# SHENZHEN | COFCO Joy City Tianxi No. 1 | 200m | 656ft | U/C



## tim1807 (May 28, 2011)

FM 2258 said:


> Wow....go Shenzhen!!! I love that city! People there are so nice and friendly.
> 
> A lot of these proposals are around 300m, are developers consciously trying to be just over the supertall mark or is it just something they feel they need built?


At least Shenzhen is already dense and builds IN the city instead of new areas somewhere outside. So new buildings have to go up, I guess they don't want to pay unnecessary for ground area.


----------



## ZZ-II (May 10, 2006)

FM 2258 said:


> Wow....go Shenzhen!!! I love that city! People there are so nice and friendly.
> 
> A lot of these proposals are around 300m, are developers consciously trying to be just over the supertall mark or is it just something they feel they need built?


haha, thought the same already . would be interesting to know!


----------



## KillerZavatar (Jun 22, 2010)

not really outside of the city, but quite far away from the former highrise center still. Shenzhen has the adventage of having prime locations with lots of space still. so after another decade Nanshan to the current center of skyline with Kingkey will be one big ocean of waves with highrises and supertalls. A lot of chinese cities try to build new CBDs abit outside and then connect the whole city, Shenzhen seems to be a lot more spread out, not in terms of distance, but in terms of really few, really tall buildings create one little center, and a lot of these centers create the image of a megacity. :cheers:


----------



## tim1807 (May 28, 2011)

It is definateley not easy to define the borders of these cities. On some pics I am not sure if the towers I see are in the concerning cities or in a neighbouring city.


----------



## cfredo (Jul 9, 2012)

KillerZavatar said:


> not really outside of the city, but quite far away from the former highrise center still. Shenzhen has the adventage of having prime locations with lots of space still. so after another decade Nanshan to the current center of skyline with Kingkey will be one big ocean of waves with highrises and supertalls. A lot of chinese cities try to build new CBDs abit outside and then connect the whole city, Shenzhen seems to be a lot more spread out, not in terms of distance, but in terms of really few, really tall buildings create one little center, and a lot of these centers create the image of a megacity. :cheers:


Well, its location is pretty near to (future) Qianhai CBD, so I don't think it's gonna be too lonely.


----------



## Scion (Apr 26, 2008)

z0rg said:


> More threads for Shenzhen supertalls coming soon.


z0rg you are telepathic! 

Check out this video posted by DoubleU

Here's a little snippet!


----------



## z0rg (Jan 17, 2003)

^^ What is the baishizhou stuff in your screenshot?


----------



## Scion (Apr 26, 2008)

It's LVGEM's redevelopment of the Baishizhou cluster. The main tower will be 500m+ plus several 300m+ and 200m+


----------



## KillerZavatar (Jun 22, 2010)

Jesus Christ, this 白石 triple tower looks so damn amazing. i think the second white line indicates 300m, but Ping'An seems to be a bit wrong scaled on there. well the triple tower seems to be far over 500m anyways. :cheers:



z0rg said:


> ^^ What is the baishizhou stuff in your screenshot?

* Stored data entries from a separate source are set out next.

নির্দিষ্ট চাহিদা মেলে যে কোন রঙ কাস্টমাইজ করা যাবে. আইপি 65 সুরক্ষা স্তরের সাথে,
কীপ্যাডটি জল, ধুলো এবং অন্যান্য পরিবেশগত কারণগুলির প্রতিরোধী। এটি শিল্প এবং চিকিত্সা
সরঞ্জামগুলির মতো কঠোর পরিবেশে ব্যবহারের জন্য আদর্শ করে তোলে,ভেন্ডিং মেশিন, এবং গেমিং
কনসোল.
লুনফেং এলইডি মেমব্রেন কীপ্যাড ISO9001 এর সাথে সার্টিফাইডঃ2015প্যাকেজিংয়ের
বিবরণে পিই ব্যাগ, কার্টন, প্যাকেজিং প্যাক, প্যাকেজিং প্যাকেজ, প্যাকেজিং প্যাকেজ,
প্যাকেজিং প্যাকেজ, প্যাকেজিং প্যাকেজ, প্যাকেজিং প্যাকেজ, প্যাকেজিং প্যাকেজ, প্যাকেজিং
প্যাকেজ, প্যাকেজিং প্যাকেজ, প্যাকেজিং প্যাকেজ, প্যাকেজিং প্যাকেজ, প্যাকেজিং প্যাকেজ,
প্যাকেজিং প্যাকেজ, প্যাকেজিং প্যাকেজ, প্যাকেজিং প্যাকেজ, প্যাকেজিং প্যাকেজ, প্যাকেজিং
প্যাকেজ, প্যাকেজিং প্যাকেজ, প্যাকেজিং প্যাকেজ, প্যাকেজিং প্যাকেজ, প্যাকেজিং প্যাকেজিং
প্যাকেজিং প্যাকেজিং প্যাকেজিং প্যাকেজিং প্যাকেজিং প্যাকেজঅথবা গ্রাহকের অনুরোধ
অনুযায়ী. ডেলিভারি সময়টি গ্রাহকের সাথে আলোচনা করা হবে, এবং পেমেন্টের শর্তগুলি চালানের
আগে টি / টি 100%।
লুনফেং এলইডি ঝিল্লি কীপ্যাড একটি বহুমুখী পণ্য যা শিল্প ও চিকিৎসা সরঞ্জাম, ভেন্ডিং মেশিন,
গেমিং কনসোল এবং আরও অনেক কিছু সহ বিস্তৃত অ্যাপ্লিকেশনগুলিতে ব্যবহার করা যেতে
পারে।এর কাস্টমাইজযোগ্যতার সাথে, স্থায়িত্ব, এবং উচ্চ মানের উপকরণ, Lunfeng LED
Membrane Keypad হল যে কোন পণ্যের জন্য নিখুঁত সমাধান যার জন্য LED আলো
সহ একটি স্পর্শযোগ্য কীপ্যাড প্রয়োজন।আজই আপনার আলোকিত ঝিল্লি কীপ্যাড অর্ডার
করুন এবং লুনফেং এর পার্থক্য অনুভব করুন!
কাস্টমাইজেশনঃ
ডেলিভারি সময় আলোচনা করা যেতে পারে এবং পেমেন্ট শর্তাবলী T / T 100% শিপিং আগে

you can watch the video, my chinese isn't really good, but seems like most of the video is about that area. :cheers:


----------



## Dylan Leblanc (Jul 29, 2002)

Map location - http://skyscraperpage.com/cities/maps/?cityID=24&lat=22.5698717411&lng=113.9018726349&t=k


----------



## TowerVerre:) (Dec 1, 2012)

Seems like demolation if the site blocking buildings started:
Pictures by Xiaodong1990


----------



## ed500 (Jun 2, 2011)

200m | 180m x 4 | 150m x 13 now according to Gaoloumi. Google Earth image of site from 08/22, the main 200m tower is yet to come out the ground.


----------



## ed500 (Jun 2, 2011)

*COFCO Joy City Tianxi No.1 *












































__





中粮置地,-大悦城天玺壹号-深圳房天下






www.fang.com


----------



## Khale_Xi (Oct 8, 2021)

Better than nothing. COFCO is a total troll, they proposed supertalls in several cities, built none.


----------



## Lincolnlover2005 (Jul 21, 2019)

This ain’t Joy City anymore, it’s Sad City


----------



## Zaz965 (Jan 24, 2015)

cofco sounds like "cough" "cough" building 😁 😁 😁


----------



## ed500 (Jun 2, 2011)

10/11/22 by johnny23


----------